Configuration of the land—Favoured situation of Mentone: suitable for mid-winter—Old and new Mentone—Oranges and lemons—History of Mentone—Roquebrune—Passion Mystery—Castellan—Depredations of corsairs—Open-air ball—Dr. Bennet—The torrent of S. Louis—The Barma Grande—Prehistoric men.

THE traveller by rail from Nice to Mentone is hardly able to appreciate the configuration of the land, and to understand what are the special advantages enjoyed by Mentone over Nice and Cannes.

Let us take a sickle to represent the mountain system from the Swiss Alps to the Abruzzi. If the sickle be held with the point upward and the cutting edge turned away from one, then the great curve of the inner edge represents the vast basin of the Po and its tributaries. At Mont Blanc the Alpine sweep turns south and runs to Monte Viso, forming the Dauphiné Alps. From Monte Viso the ridge curves to the east till it meets the shank above Genoa, and the handle of the sickle is the range of the Apennines.

From Nice one can see the snowy peaks. Les Cimes du Diable are visible, but away to the north-east, for the chain is on the curve there. Above the Riviera di Ponente the chain draws very near to the sea, but throws out spurs and allows of a ledge resting against it, intervening between it and the Mediterranean. Now in leaving Nice by the Corniche Road we can see this formation, we learn how the Alps describe a great arc; but this is lost to us in the train, hugging the sea-shore and diving in and out of tunnels.

It is only by the Corniche Road, when we have reached La Turbie, that we discern how specially privileged are Mentone and the Italian Riviera. We see before us an amphitheatre, with mountain stages, and the blue sea for arena. The mountains run up to 3,000 and 4,000 feet, and wall about the fertile bottom, the seats about the sea, sheltering them from every blast. The higher mountains of grey limestone are bare, but below all is rich with luxuriant vegetation.

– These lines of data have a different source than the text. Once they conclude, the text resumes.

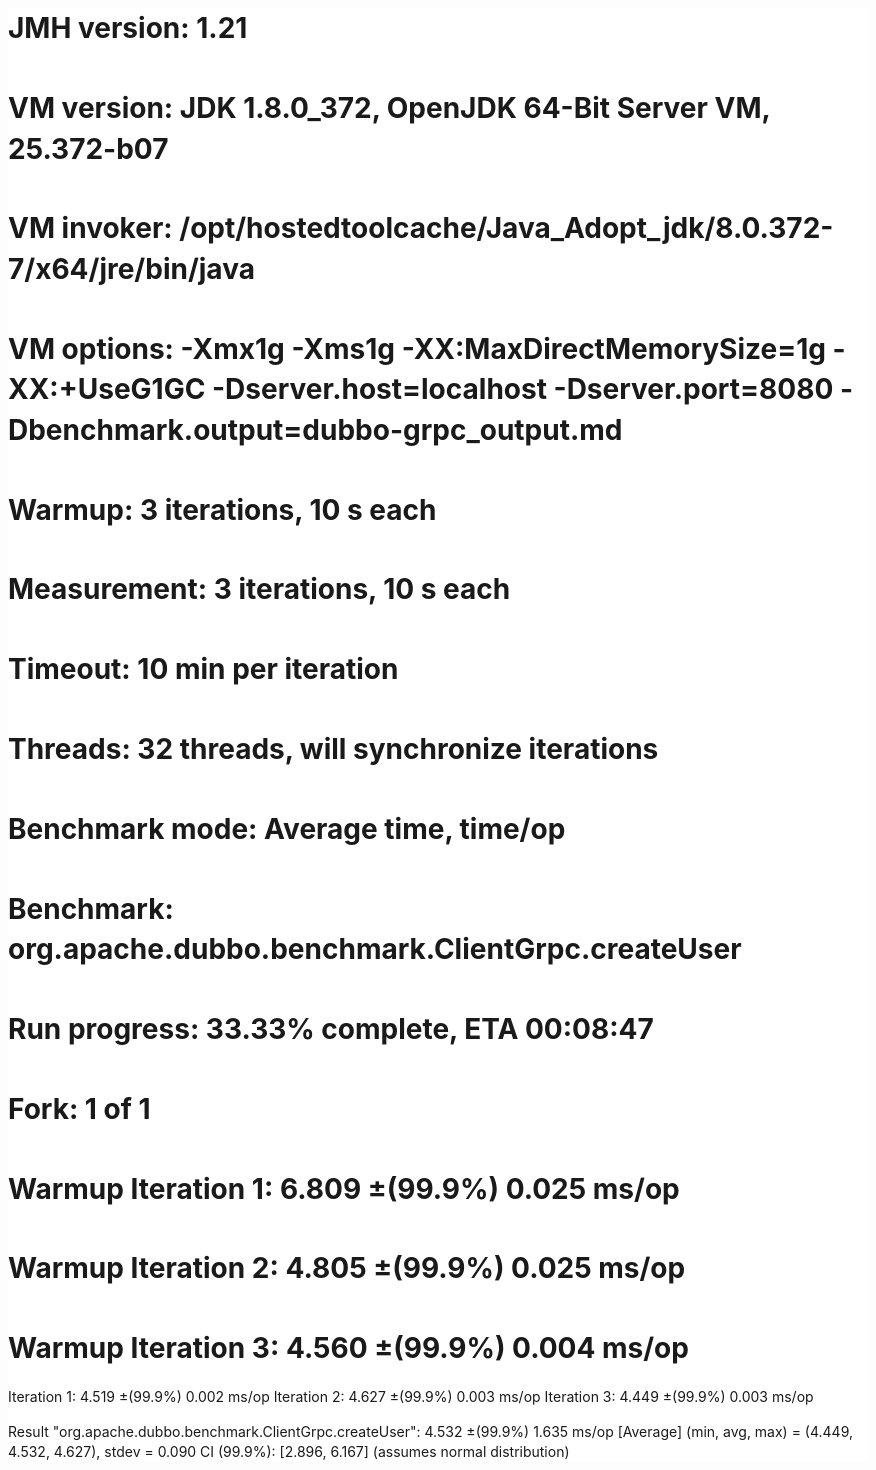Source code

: 
# JMH version: 1.21
# VM version: JDK 1.8.0_372, OpenJDK 64-Bit Server VM, 25.372-b07
# VM invoker: /opt/hostedtoolcache/Java_Adopt_jdk/8.0.372-7/x64/jre/bin/java
# VM options: -Xmx1g -Xms1g -XX:MaxDirectMemorySize=1g -XX:+UseG1GC -Dserver.host=localhost -Dserver.port=8080 -Dbenchmark.output=dubbo-grpc_output.md
# Warmup: 3 iterations, 10 s each
# Measurement: 3 iterations, 10 s each
# Timeout: 10 min per iteration
# Threads: 32 threads, will synchronize iterations
# Benchmark mode: Average time, time/op
# Benchmark: org.apache.dubbo.benchmark.ClientGrpc.createUser

# Run progress: 33.33% complete, ETA 00:08:47
# Fork: 1 of 1
# Warmup Iteration   1: 6.809 ±(99.9%) 0.025 ms/op
# Warmup Iteration   2: 4.805 ±(99.9%) 0.025 ms/op
# Warmup Iteration   3: 4.560 ±(99.9%) 0.004 ms/op
Iteration   1: 4.519 ±(99.9%) 0.002 ms/op
Iteration   2: 4.627 ±(99.9%) 0.003 ms/op
Iteration   3: 4.449 ±(99.9%) 0.003 ms/op


Result "org.apache.dubbo.benchmark.ClientGrpc.createUser":
  4.532 ±(99.9%) 1.635 ms/op [Average]
  (min, avg, max) = (4.449, 4.532, 4.627), stdev = 0.090
  CI (99.9%): [2.896, 6.167] (assumes normal distribution)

“The entire bay and the town of Mentone, with its background of swelling, olive-clad hills closed in by the amphitheatre of mountains, are thus thoroughly protected from the north-west, north, and north-east winds. To thoroughly understand and appreciate the district and its singularly protected character, a boat should be taken, and the panorama viewed a mile or two from the shore. The extreme beauty of the coast will amply repay the trouble. Thus seen, all the details are blended into one harmonious whole; the two bays becoming one, and the little town scarcely dividing them. The grandeur of the semicircular range of mountains, generally steeped in glorious sunshine, also comes out in broad outline. These mountains positively appear to all but encircle the Mentonian amphitheatre in their arms, to thus separate it and its inhabitants from the world at large, and to present it to the blue Mediterranean waves and to the warm southern sunshine.

“Behind the mountains which thus form the background of the Mentonian valleys, are still higher mountains, rising in successive ranges to an altitude of from 5,000 to 9,000 feet. The higher ranges constitute the high Alps of Savoy and Dauphiné. The presence of this second and higher mountain range greatly increases the protection afforded to the coast-line by the lower one, and partly explains its immunity from the winter cold of continental Europe.

“Thus the Mentone amphitheatre, being only open to the south, south-east, and south-west, the Mistral, as a north-west wind, is not at all felt, and but slightly as a deflected south-west wind. All the northerly winds pass over the higher mountains and fall into the sea at some distance—several miles from the shore. When they reign there is a calm, not only in the bay at Mentone, but for some distance out at sea; whilst at a few miles from the shore it may be crested and furious.”[17]

But this protected and warm nook can be enjoyed only during the months in the depth of winter. When the sun begins to gather warmth, the heat becomes oppressive, the lungs gasp for air, and one feels desirous to be invested with sufficient faith to be able to move the mountains some miles back. There are two Mentones, the very dashing, frivolous, up-to-date modern town, with expensive tastes; bound for life to the elderly Mentone, grave, a little dilapidated, and intent only on business. But young and gay Mentone is stealing an arm round the old partner and laying hold of the even more sheltered and balmy bay beyond, now dotted with villas, and punctuated with hotels.

Mentone is pre-eminently the district of lemons and oranges, grown here for the fruit, and not, as at Grasse, for the flower. Lemons at Mentone are more numerous than oranges. They are not so beautiful, as the fruit has not the golden hue of the orange—it is green or pale sulphur yellow. The fruit of the orange tree will bear 7° Fahr. below freezing point without being seriously affected, but the lemon tree is much more sensitive, and is killed by 8°; it may also perish by over-much moisture in the atmosphere. When a sharp frost sets in, the owners of a plantation of oranges or lemons are in dire alarm, and light fires in the groves, strewing green leaves and grass over the flames to produce smoke, which to a considerable extent prevents radiation, and the temperature falling too low.